Dawn reluctantly crept over the low eastern hills, the ruddy Lazon sun seemingly unwilling to reveal its face to this god-forsaken land. The laws of physics are compelling however, so rise it did regardless of its personal feelings.
Dawn found the members of Banshee Squadron, both past and present, already awake. Sleep while surrounded by a thousand violent prison inmates did not come easily, and even when it did it was fitful and fraught with unsettling half-dreams and nightmares. To the five newly-arrived inhabitants, the dreary Lazon dawn was a welcomed relief.
Carter found Jazz outside the shack in which they had bivouacked, leaning carelessly against a rickety post holding up the flimsy porch roof, arms folded across her chest and eyes staring into the watery sunrise. The ugly scar running down the entire right side of her face caught the light and stood out starkly against her otherwise pale skin; writhing like an angry serpent as she clenched and unclenched her jaw.
This was not the Jazz that Carter remembered. The Jazz that had been her commanding officer had been hard, yes, but not like this. The casual way she had dismissed the deaths of Halfnose, Spike and a dozen others, the cold glint in her eyes, that scar... Surviving here for twelve years must have required some grim and unpleasant decisions, but Carter hoped that not all compassion had been driven from her soul by this place.
"Dismal, isn't it?" muttered Jazz, pulling Carter out of her ruminations. She wondered if Jazz had been reading her mind, but then realized that Jazz had spoken those words without withdrawing her regard from the rising solar orb.
"Oh, I dunno..." ventured Carter, squinting against the glare as she cast the sun a disinterested glance. "It beats the night."
Jazz's response was a derisive snort. "You wouldn't think so after twelve years in this stinking hole. Darkness is much better. In the darkness you can pretend you're somewhere else."

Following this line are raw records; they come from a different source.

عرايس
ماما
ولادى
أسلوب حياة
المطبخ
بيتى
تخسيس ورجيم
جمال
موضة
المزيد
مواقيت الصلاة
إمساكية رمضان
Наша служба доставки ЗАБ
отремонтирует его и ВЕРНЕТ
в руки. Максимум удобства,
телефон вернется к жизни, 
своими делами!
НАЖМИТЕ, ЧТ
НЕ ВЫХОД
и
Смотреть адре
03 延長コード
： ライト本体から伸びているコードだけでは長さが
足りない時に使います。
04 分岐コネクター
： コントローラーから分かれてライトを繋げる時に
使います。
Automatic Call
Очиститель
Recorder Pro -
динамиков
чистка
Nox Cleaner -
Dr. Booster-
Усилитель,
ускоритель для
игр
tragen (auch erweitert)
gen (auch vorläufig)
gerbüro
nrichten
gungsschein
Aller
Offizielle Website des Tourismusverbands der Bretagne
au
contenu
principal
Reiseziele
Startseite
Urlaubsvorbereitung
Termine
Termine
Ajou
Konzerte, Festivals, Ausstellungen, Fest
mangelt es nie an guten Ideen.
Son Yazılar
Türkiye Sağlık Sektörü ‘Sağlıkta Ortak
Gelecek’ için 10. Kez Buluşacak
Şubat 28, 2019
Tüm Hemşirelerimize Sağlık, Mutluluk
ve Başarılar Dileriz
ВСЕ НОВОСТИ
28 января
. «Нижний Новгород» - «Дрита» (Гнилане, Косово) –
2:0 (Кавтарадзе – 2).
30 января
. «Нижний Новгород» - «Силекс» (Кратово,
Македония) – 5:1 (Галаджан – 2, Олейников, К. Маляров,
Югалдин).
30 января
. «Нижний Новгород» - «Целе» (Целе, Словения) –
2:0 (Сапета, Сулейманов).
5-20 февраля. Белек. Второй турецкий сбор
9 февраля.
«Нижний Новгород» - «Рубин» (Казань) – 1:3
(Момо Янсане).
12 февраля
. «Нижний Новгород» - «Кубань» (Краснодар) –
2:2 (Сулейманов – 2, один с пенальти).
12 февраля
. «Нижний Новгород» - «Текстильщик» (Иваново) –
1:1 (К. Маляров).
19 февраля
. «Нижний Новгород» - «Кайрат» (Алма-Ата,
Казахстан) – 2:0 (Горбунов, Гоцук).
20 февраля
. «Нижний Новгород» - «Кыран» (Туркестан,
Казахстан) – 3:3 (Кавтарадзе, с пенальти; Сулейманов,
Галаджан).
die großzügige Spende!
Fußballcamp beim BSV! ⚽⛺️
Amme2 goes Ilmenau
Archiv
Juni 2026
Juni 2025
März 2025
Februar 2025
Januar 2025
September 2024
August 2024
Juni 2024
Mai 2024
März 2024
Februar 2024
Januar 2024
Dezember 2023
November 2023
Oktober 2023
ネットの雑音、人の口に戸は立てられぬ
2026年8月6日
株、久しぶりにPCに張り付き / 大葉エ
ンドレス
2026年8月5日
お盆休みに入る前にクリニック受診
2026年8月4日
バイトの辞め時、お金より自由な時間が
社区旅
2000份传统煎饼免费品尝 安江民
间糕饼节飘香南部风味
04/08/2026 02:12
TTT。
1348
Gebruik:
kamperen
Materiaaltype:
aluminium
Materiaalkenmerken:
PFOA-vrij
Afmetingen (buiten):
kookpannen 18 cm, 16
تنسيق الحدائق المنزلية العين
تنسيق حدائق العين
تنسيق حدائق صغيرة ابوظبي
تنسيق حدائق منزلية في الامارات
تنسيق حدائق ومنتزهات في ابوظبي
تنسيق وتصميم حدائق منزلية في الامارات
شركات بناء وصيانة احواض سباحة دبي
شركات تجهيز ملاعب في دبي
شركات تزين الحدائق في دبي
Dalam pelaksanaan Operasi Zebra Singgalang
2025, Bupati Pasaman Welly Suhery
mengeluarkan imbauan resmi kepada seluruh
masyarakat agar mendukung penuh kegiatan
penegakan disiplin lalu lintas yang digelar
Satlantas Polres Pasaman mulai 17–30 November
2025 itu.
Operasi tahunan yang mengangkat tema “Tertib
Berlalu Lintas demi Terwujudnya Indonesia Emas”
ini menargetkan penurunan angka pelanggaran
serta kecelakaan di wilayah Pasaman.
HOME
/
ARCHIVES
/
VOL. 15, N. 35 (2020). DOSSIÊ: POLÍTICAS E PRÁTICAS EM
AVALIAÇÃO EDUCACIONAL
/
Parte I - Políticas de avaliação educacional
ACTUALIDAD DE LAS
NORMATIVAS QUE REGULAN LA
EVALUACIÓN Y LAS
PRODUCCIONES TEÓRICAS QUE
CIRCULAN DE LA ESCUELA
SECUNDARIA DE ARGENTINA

Carter had no ready response to that.
When the silence had stretched on uncomfortably long, Jazz turned her back to the sunrise and faced Carter "You're wondering what my colleagues will do. You're wondering if they'll take your word that a rescue mission is coming, or whether they'll just kill us all and steal your starfighters."
Carter was amazed by Jazz's astute summation of her unvoiced concerns; those were precisely the questions she had come out here to discuss. She would have been a little more tactful about it, but now that the subject had been so bluntly broached there was no more need to beat around the bush. "So, will they?" she asked plainly.
"Try to kill us?" asked Jazz with a grim sneer on her lips. "Yes. They're already setting their plan into motion, such as it is."
"What?!?" exclaimed Carter. She was instantly on the alert. "When were you planning on telling us?" she asked hotly just before tearing back into the shack to wake her team. When nudging and kicking failed to instill alertness into the slumbering quartet, she shouted "We're under attack!" into Max's ear. That did the trick. Max bolted upright, instantly roused to action, as did the others. There was a time for lazy slacking off, but this wasn't it. Thirty seconds later their boots were on and they were armed and ready for anything.
When Jazz strolled back into the shack Carter gave her a nasty look, but it didn't faze Jazz. "There's nothing you can do," she said. "There's a few hundred of them, and five miles of desert between here and your planes. We'll never make it; it's pointless."
Max stepped closer to her old friend, clearly wondering at the sudden hostility between Jazz and Carter. "What are you talking about?" she demanded from anyone who cared to elaborate.
Carter spoke up first. "The inmates are going to try and kill us to get to our fighters. Jazz didn't seem to think that was important enough to tell us about it."
Max took the news very skeptically, nevertheless, asked, "Is that true, Jazz? Whose side are you on?"
Jazz addressed her response to Carter. With a hard edge in her voice and a calculating glint in her eye, she calmly stated, "I would like to point out that I'm in here with you, not out there with whoever's running things now, so put your suspicions to rest, Commander. My loyalties should be clear by now. Besides, I didn't notice anything going on myself until a few seconds before you came out to talk to me."
Carter wasn't entirely convinced, but Jazz did have a point. She decided to let the matter drop for the time being. They had a more pressing matter to worry about. "All right, Jazz. I'm sorry I doubted you."
Now that the commotion was over, Jo stepped forward and said to Carter, "Well, this is another fine mess we've gotten ourselves into. What are we going to do?"
"Simple," answered Carter. "I have a plan."